(THINGS TO DO)
1. In the mailing list message about removing non-UTF values from a table, into which PostgreSQL version is the old database being loaded?
2. List every option that follows "Views:" in the mailing list message about removing non-UTF values.
3. Carry on the mailing list message about removing non-UTF values from the point where it stops.

(STUDY TEXT)
Re: How to remove non-UTF values from a table?

From: Phoenix Kiula <phoenix(dot)kiula(at)gmail(dot)com>
To: Howard Cole <howardnews(at)selestial(dot)com>
Cc: "pgsql-general(at)postgresql(dot)org List" <pgsql-general(at)postgresql(dot)org>
Subject: Re: How to remove non-UTF values from a table?
Date: 2009-12-16 01:13:29
Message-ID: e373d31e0912151713x4697a862j97d8f7d8d8a1c20a@mail.gmail.com
Views: Raw Message | Whole Thread | Download mbox | Resend email
Thread:
Lists: pgsql-general

On Tue, Dec 15, 2009 at 9:26 PM, Howard Cole <howardnews(at)selestial(dot)com> wrote:
> Phoenix Kiula wrote:
>>
>> An easy question for some I hope.
>>
>> I have a DB from 8.2 days that when I now dump and try to take into
>> the 8.3.7, it gives me errors about utf-8 stuff.
>>
>> I tried searching this list's archives but could not come up with an
>> answer.
>>
>> Google returns some sites like these:
>> http://sniptools.com/databases/finding-non-utf8-values-in-postgresql -
>> but I'm not clear on how to use them.
>>
>> Following the SQL on this site I could identify some columns that
>> contain text like this:
>>
>>    "Évolution générale de la situation démographique"

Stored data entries

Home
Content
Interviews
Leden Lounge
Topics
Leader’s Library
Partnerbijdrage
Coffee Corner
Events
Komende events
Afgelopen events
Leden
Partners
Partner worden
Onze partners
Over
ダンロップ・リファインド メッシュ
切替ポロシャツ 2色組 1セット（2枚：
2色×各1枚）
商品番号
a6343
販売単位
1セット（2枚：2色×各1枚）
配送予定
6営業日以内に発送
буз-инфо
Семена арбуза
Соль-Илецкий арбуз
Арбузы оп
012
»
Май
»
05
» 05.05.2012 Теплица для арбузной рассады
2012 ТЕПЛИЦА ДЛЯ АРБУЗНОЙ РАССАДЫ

(ANSWERS TO THIS EXERCISE)
1. 8.3.7

2. Raw Message, Whole Thread, Download mbox, Resend email

3.
>>
>> So my guess is that the non-English characters were originally not
>> getting written in proper utf-8 variants.
>>
>> Is there any SQL possibility to find these columns and replace them
>> with utf-8 equivalents using some postgresql commands? Couldn't find
>> anything in the "Strings functions" (chapter 9 of manual).
>>
>> We're on CentOS.
>>
>> Thanks!
>>
>>
>
> My recommendation would be to install the iconv utility and run it on a
> plain text (pg_dump -Fp) backup as suggested in the google article - and
> then reimport the clean UTF-8.
>
> I am surprised that you managed to install the original backup on 8.3
> because it seems to be much more strict on encoding - Unless your database
> is not in UTF-8?

Thanks Howard.

I ran the SQL and it finds anything that has non-English characters.
For example:

http://www.amazon.co.jp/%E3%83%A4%E3%83%9E%E3%83%80%E9%9B%BB%E6%A9%9F%E3%81%AE%E5%93%81%E6%A0%BC%E2%80%95No-1%E4%BC%81%E6%A5%AD%E3%81%AE%E6%BF%80%E5%AE%89%E5%93%B2%E5%AD%A6-%E7%AB%8B%E7%9F%B3-%E6%B3%B0%E5%89%87/dp/406214378X/ref=sr_1_1?ie=UTF8&s=books&qid=1199212694&sr=8-1

Part of this URL is actually in Japanese, but when I paste it in this
email it comes up with all these percentage signs. I suppose this is
"url encoded".

Shouldn't this be valid UTF-8? How does PG calculate if something is
not valid UTF-8?

Thanks.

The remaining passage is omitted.